- Task details: Give every entry again, word for word and in full.

- Supplied data:
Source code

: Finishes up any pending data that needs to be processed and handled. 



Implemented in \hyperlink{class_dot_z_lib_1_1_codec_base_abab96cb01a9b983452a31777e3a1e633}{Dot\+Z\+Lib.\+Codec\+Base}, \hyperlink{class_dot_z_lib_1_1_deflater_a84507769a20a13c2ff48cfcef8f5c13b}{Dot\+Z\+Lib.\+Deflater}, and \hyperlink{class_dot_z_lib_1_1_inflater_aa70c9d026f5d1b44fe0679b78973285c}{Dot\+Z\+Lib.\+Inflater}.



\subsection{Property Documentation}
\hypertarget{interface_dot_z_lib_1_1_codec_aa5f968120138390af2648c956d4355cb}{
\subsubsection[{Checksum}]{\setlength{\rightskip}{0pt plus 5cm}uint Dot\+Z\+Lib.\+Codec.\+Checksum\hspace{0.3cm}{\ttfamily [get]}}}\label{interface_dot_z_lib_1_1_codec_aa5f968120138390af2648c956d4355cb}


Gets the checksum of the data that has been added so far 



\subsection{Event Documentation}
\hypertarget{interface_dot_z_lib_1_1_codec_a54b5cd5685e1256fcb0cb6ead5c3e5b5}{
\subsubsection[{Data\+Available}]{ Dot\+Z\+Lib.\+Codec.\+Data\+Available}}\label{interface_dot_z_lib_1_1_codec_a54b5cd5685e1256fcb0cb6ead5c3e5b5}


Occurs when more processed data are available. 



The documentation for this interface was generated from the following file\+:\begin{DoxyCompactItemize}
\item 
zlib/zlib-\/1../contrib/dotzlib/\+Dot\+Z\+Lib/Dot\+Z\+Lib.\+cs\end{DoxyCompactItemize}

- Completed exercise:
Source code

: Finishes up any pending data that needs to be processed and handled. 



Implemented in \hyperlink{class_dot_z_lib_1_1_codec_base_abab96cb01a9b983452a31777e3a1e633}{Dot\+Z\+Lib.\+Codec\+Base}, \hyperlink{class_dot_z_lib_1_1_deflater_a84507769a20a13c2ff48cfcef8f5c13b}{Dot\+Z\+Lib.\+Deflater}, and \hyperlink{class_dot_z_lib_1_1_inflater_aa70c9d026f5d1b44fe0679b78973285c}{Dot\+Z\+Lib.\+Inflater}.



\subsection{Property Documentation}
\hypertarget{interface_dot_z_lib_1_1_codec_aa5f968120138390af2648c956d4355cb}{
\subsubsection[{Checksum}]{\setlength{\rightskip}{0pt plus 5cm}uint Dot\+Z\+Lib.\+Codec.\+Checksum\hspace{0.3cm}{\ttfamily [get]}}}\label{interface_dot_z_lib_1_1_codec_aa5f968120138390af2648c956d4355cb}


Gets the checksum of the data that has been added so far 



\subsection{Event Documentation}
\hypertarget{interface_dot_z_lib_1_1_codec_a54b5cd5685e1256fcb0cb6ead5c3e5b5}{
\subsubsection[{Data\+Available}]{ Dot\+Z\+Lib.\+Codec.\+Data\+Available}}\label{interface_dot_z_lib_1_1_codec_a54b5cd5685e1256fcb0cb6ead5c3e5b5}


Occurs when more processed data are available. 



The documentation for this interface was generated from the following file\+:\begin{DoxyCompactItemize}
\item 
zlib/zlib-\/1../contrib/dotzlib/\+Dot\+Z\+Lib/Dot\+Z\+Lib.\+cs\end{DoxyCompactItemize}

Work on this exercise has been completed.